I find it true again: the beginning of the end of Leo season feels like the beginning of the end of summer.
I sit with my bare legs and realize freshly the sensual treasure of it. Bare feet! Bare legs! Absolutely delicious. The beginning of the end is so often sharp with that sudden moment, isn't it? The reminder that there is nothing we can do to keep things as they are. The reminder it's all died before.
These film photos are from last fall. I realized while packing for the second Raab trip that I lost my film camera on the first Raab trip. Shit. shit. shit. Z&K here coming in from their little house with snacks. This summer, we moved Z into my room; me into the basement. The work on the roof of the garden house that will signal it's transformation into (back into) the Studio happens next week, at the beginning of Virgo season. Am I writing about the garden yet?
This pumpkin carving day (2024) Linden and Hazel came over, in addition to Holly. A small reclamation of the old rhythms. This summer, Hazel came along on the return to Raab after 5 years, after the burn, after the pandemic, after two divorces. In life as in a garden: some things that you believe are lost, with water and time and tending, come back.
Linden took this one. The black haircut sharp in the foreground is a gorilla mask I bought on impulse at a thrift and brought to OTF. Thank you for this witness, little photographer.

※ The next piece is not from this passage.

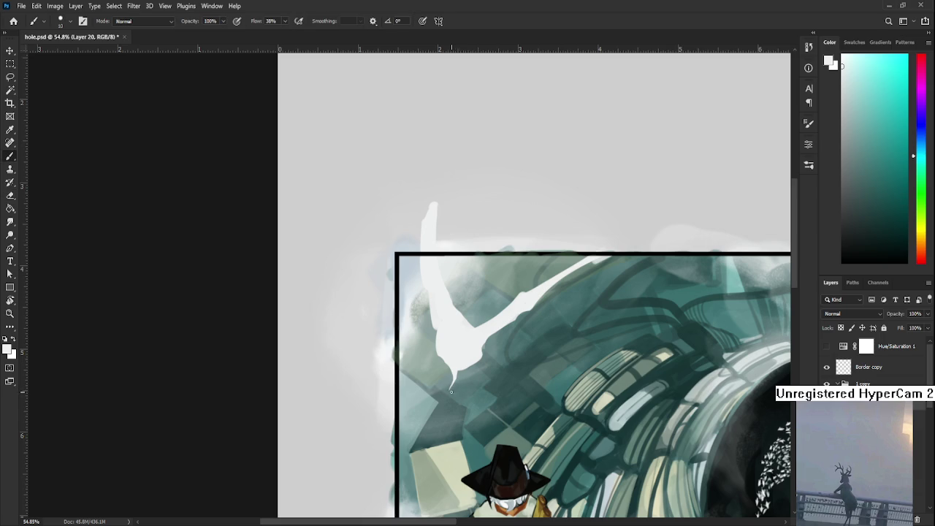
{"action": "key", "text": "e"}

As I make these notes, the horrific conditions in Gaza hover around me. About the camera, I nearly write: that lost limb feeling. About the garden: even in hard conditions, some things always come back. I think of what those gardens used to be - some of the most beautiful, nourishing gardens in the world - even through 70, 80 years of progressive colonization and ecocide. And now - blasted to bits. People who could always feed themselves, such generous land - made to starve in toxic dust. This post is not about that, but everything is about that right now. All the gardens are one. My mind reels: so many little photographers, bearing witness.

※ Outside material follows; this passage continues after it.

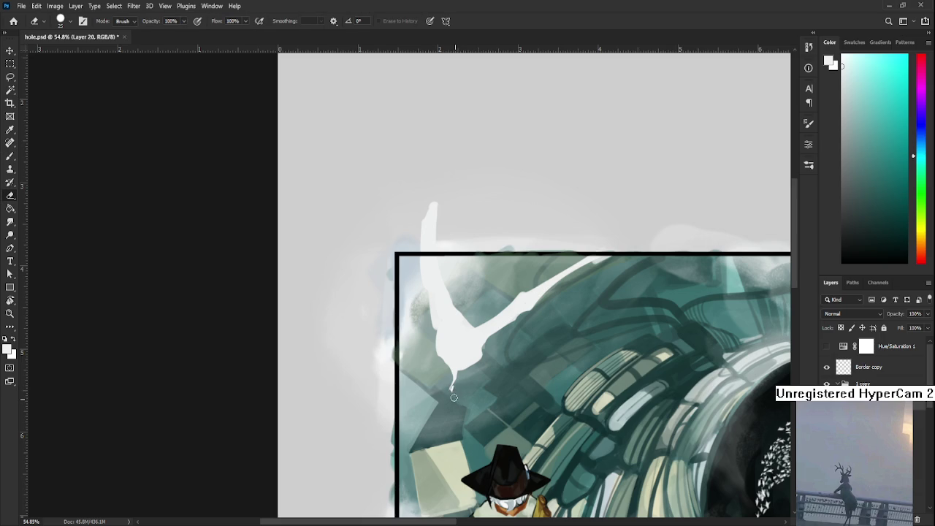
{"action": "key", "text": "b"}
{"action": "key", "text": "e"}
{"action": "key", "text": "b"}
{"action": "key", "text": "e"}
{"action": "key", "text": "b"}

Oh this hardy clematis. It was so full of spirit. I hated to cut it. And, it was full of little animal nests and pee and mildew. It kept the front of the house - West-facing, big single pane windows - cool last summer. Being on the porch was like wearing a badass thrifted shawl. And, I couldn't figure out how to take care of it. How to clean it. How to clean and care for the house under it. The porch wheezed like a sneeze waiting to happen. The arms of vine pried at the old siding. The house could not take a deep breath. Every time I tried to pull out just some of the old stuff - there was nothing to do but keep ripping.
The cheery story of ownership alienates me at every step. The horrors hidden in our current moment of mildness - waving at the neighbors, mother and lover helping with the gardening, friends over for a seasonal tradition - these days feel near at hand. I paid $250 for a sapling oak twice my height to put in the earth on "my" land. This land was once a quilt of ancient oaks and the communities they tended. This house was built in every explicit sense to house only white people. And the artificially depressed property taxes - preserved from the years of trying to sell this neighborhood out from under the Black people who'd had to maintain properties while red-lined - that are keeping my mortgage under $2500 a month? They are both necessary to our capacity to remain here, tending as well as we can, and an out breath of the past into the present.
I do not feel at all innocent, or good, or deserving. I try to feel proud of the actions I take with my body and mind to tend the spirit of this place: so the plants here can thrive, the house remain water tight. I leave the doors open at night. My legs bare. I want to be an animal, living here.